-- TEXT EXCERPT follows --
Reflecting on Emotional Responses to Evocative Films Using Embodied Mindfulness By Elizabeth Hope Dorman

In an effort to help my education students, who are preparing to become teachers in P-12 settings, develop social-emotional competence, I have recently begun integrating The Five Dimensions of Engaged Teaching (Weaver & Wilding, 2013) into my courses. The dimensions include:

  • Cultivating and open heart;
  • Engaging the self-observer;
  • Being present;
  • Establishing respectful boundaries;
  • and developing emotional capacity.  

In my course on Instructional Equality, I am discovering that these dimensions are helping students work with the emotions that arise in this course on anti-oppression and culturally responsive pedagogy, especially in relation to content about privilege, race, and racism. In my experience, when my students—who are potential teachers as well as practicing educators—can access and process the emotions involved in learning about privilege, race, and racism, it is much for likely for them to be willing to analyze and change attitudes and behaviors to create a more equitable learning environment for their own P-12 students. 

Thus far, I have integrated contemplative practices such as the Five Dimensions of Engaged Teaching into two different semesters of teaching this course. In each term, my classes were small: ten students in the first term and eleven in the second. The small class size and my intentional and ongoing efforts to building a sense of community and care in our class helped students develop trust with me and with one another, a crucial component for having “courageous conversations about race” (Singleton & Linton, xxxx). The demographics have been quite diverse, as illustrated in the following table showing the percentage of students who self-identify with the racial groups listed: 

Racial Makeup of Class Semester 1 (percentage)

Racial Makeup of Class Semester 2 (percentage)
-- TEXT EXCERPT concluded --
-- SUPPLIED INFORMATION follows --
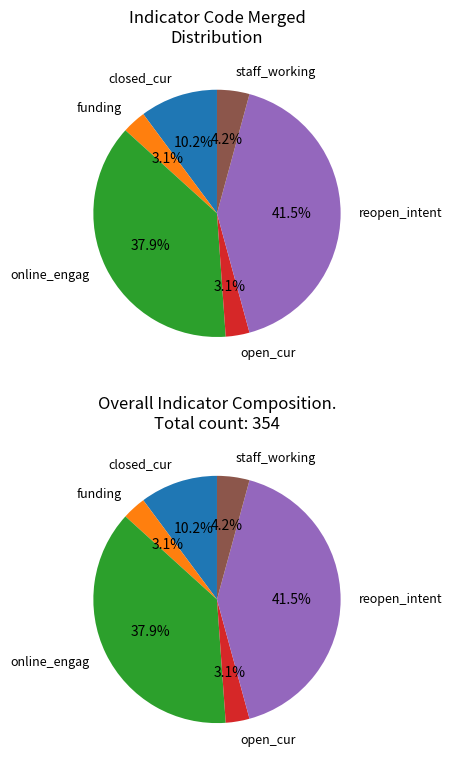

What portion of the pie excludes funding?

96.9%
-- SUPPLIED INFORMATION concluded --
■ QUESTIONS ■
1 - In the essay on emotional responses to evocative films, how many students were in the class during the second term?
2 - Pick up the essay on emotional responses to evocative films after its last line and carry it forward.

■ ANSWER SECTION ■
1 - Eleven students.

2 -
The following contemplative practice could be used with any content, but here I focus on how I use it when I show Lee Mun Wah’s The Color of Fear, Part 1, a powerful film about the effects of racism in the lives of eight North American men of various ethnic and racial backgrounds (White, African American, Hispanic/Latino, Japanese American, Chinese American). The men come together for a weekend of honest discussions, facilitated by Mun Wah, deliberately focused on discussing race, racism, and privilege. It is important to note that I don’t show this film until about two-thirds of the way into the semester, as it is very evocative, and I find that students are most receptive to its intensity and the emotions it evokes after we have developed strong trust and wrestled with prior content on privilege, race, and racism.

Before we view the film, I lead a short centering exercise, inviting students to become present by taking a few deep breaths, settling into the classroom space and their seat, and letting their mind and body transition to our class. Then, I invite them to engage the self-observer, noticing how their bodies feel in their chair or on the floor, whether there are any areas of physical tightness, and paying attention to any anticipatory thoughts about the upcoming film.

I encourage them to cultivate an open heart as they watch the film, even when they may feel defensive, confused, angry, and so on. Then I pass out large index cards to each student and ask them not to write their names on it. I invite them to continue to be present and engage the self-observer throughout the film, attempting to capture in writing on the index card aspects of their self-awareness of emotions and embodied responses as they watch the film. I prompt them to pay particular attention to bodily sensations such as tightness in their chest, stomach, or neck that might reflect an emotional response. I encourage them to engage in direct observation as much as they can (rather than interpretation or analysis of their embodied reactions). (It is very common for students to experience the whole gamut of emotional reactions during this film, including crying, anger, wanting to yell out, feeling hopeless and hopeful, and so on.)

After we watch the 90-minute film, I invite students to pair themselves up into dyads with a classmate with whom they feel comfortable and safe. In this first step of processing, I invite students to share with one another anything that they wrote down on their index card, focusing closely on the actual embodied responses. Students are also given the option to reflect on their own, without a dialogue partner, if they so choose, but none has ever selected to do that. Students report finding it helpful to have the concrete anchor of their index card responses to begin the potentially raw, charged discussions.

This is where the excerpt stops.